Second keynote speaker: Peter H. Becker
Institut für Vogelforschung "Vogelwarte Helgoland", An der Vogelwarte 21, D-26386 Wilhelmshaven, Germany
Title of second keynote paper: The role of intrinsic factors for the recruitment process in long-lived birds

Contributed talks

Symposium description: Recruitment into a breeding population is one of the most important steps during life. Yet this complex process is poorly studied and understood, despite its enormous consequences for the reproductive career of long lived birds and for population growth. Recently, however, innovative concepts and analytical methods have shed new light on it.

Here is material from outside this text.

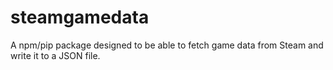 # steamgamedata
A npm/pip package designed to be able to fetch game data from Steam and write it to a JSON file.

This symposium will focus on natal recruitment, with the aim of not only providing an overview of recent approaches and findings but also of addressing questions still open. We shall approach recruitment from two perspectives. The first is extrinsic and concerns the environment and general population. Here recruitment might be expected to be influenced by such determinants as dispersal, survival and state of cohorts, population size and growth, nesting density, availability of mates, sex ratio, foraging and breeding conditions and reproductive success. The second approach is intrinsic, and concerns the individual. Here such factors as age, sex, individual quality, arrival date, and length of the prospecting period affect the probability of recruitment and reproductive success in the initial years of a breeding career. The point will be made that understanding the interplay of these factors in attracting young birds to breeding sites, and in determining the age of recruitment, has important consequences for evolutionary and population ecology and for conservation.